++++ DATA TO PROCESS
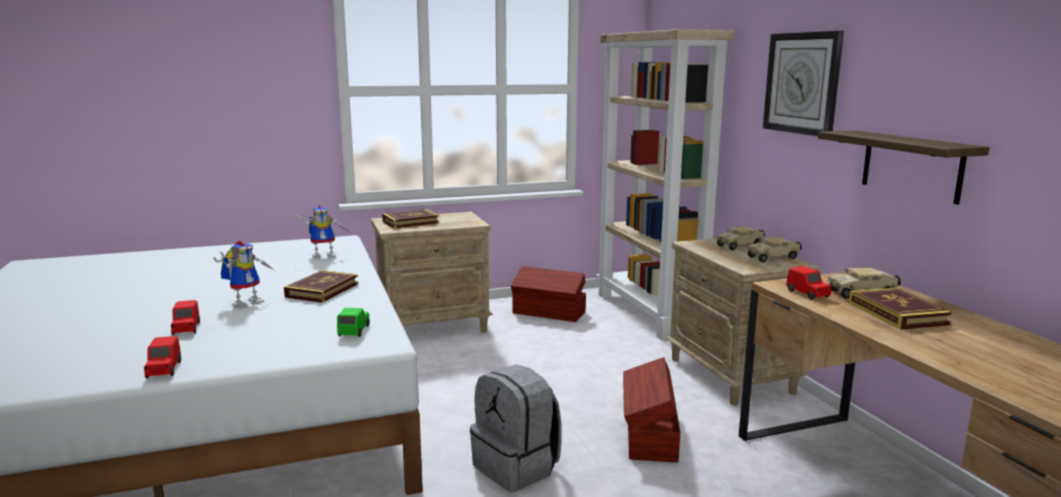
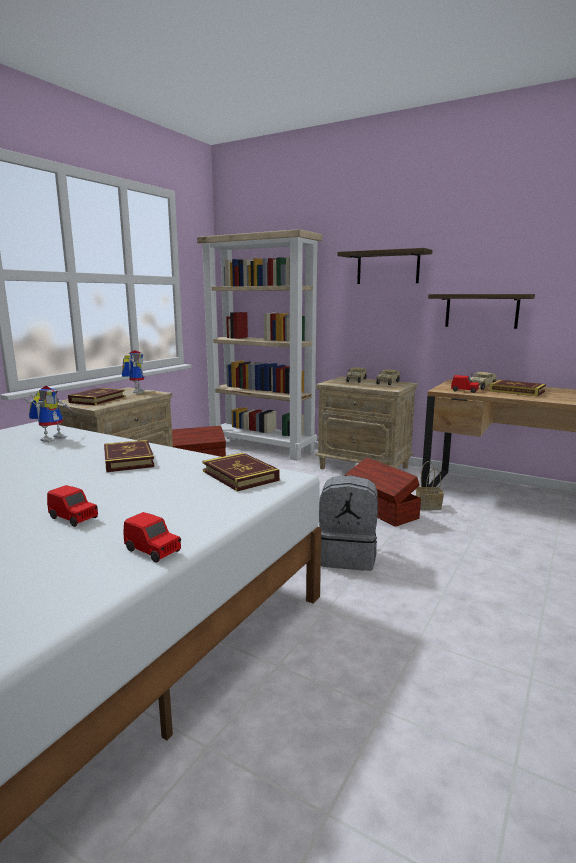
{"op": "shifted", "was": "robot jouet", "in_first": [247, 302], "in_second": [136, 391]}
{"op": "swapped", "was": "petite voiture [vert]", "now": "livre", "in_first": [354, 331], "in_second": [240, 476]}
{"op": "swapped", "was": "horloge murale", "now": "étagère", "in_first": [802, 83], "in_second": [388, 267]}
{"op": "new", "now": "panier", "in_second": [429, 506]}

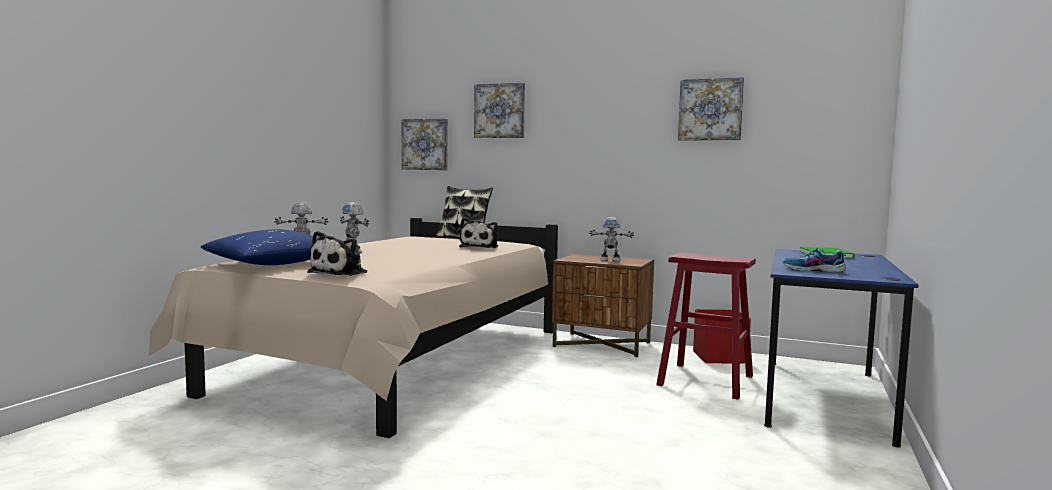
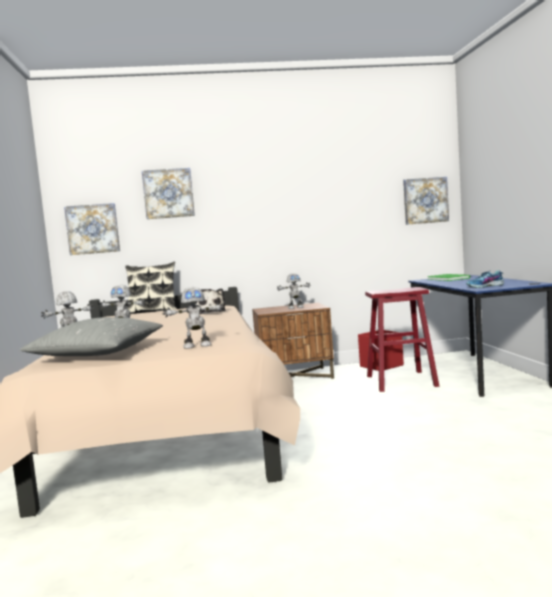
{"op": "repainted", "was": "coussin [bleu]", "now": "coussin [gris]", "in_first": [271, 264], "in_second": [97, 354]}
{"op": "swapped", "was": "peluche", "now": "robot jouet", "in_first": [341, 273], "in_second": [197, 346]}
{"op": "shifted", "was": "tableau", "in_first": [710, 109], "in_second": [425, 200]}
++++++++
ASSIGNMENT: Word for word, return the records shown above without their pictures.

ANSWER SECTION:
{"op": "shifted", "was": "robot jouet", "in_first": [247, 302], "in_second": [136, 391]}
{"op": "swapped", "was": "petite voiture [vert]", "now": "livre", "in_first": [354, 331], "in_second": [240, 476]}
{"op": "swapped", "was": "horloge murale", "now": "étagère", "in_first": [802, 83], "in_second": [388, 267]}
{"op": "new", "now": "panier", "in_second": [429, 506]}

{"op": "repainted", "was": "coussin [bleu]", "now": "coussin [gris]", "in_first": [271, 264], "in_second": [97, 354]}
{"op": "swapped", "was": "peluche", "now": "robot jouet", "in_first": [341, 273], "in_second": [197, 346]}
{"op": "shifted", "was": "tableau", "in_first": [710, 109], "in_second": [425, 200]}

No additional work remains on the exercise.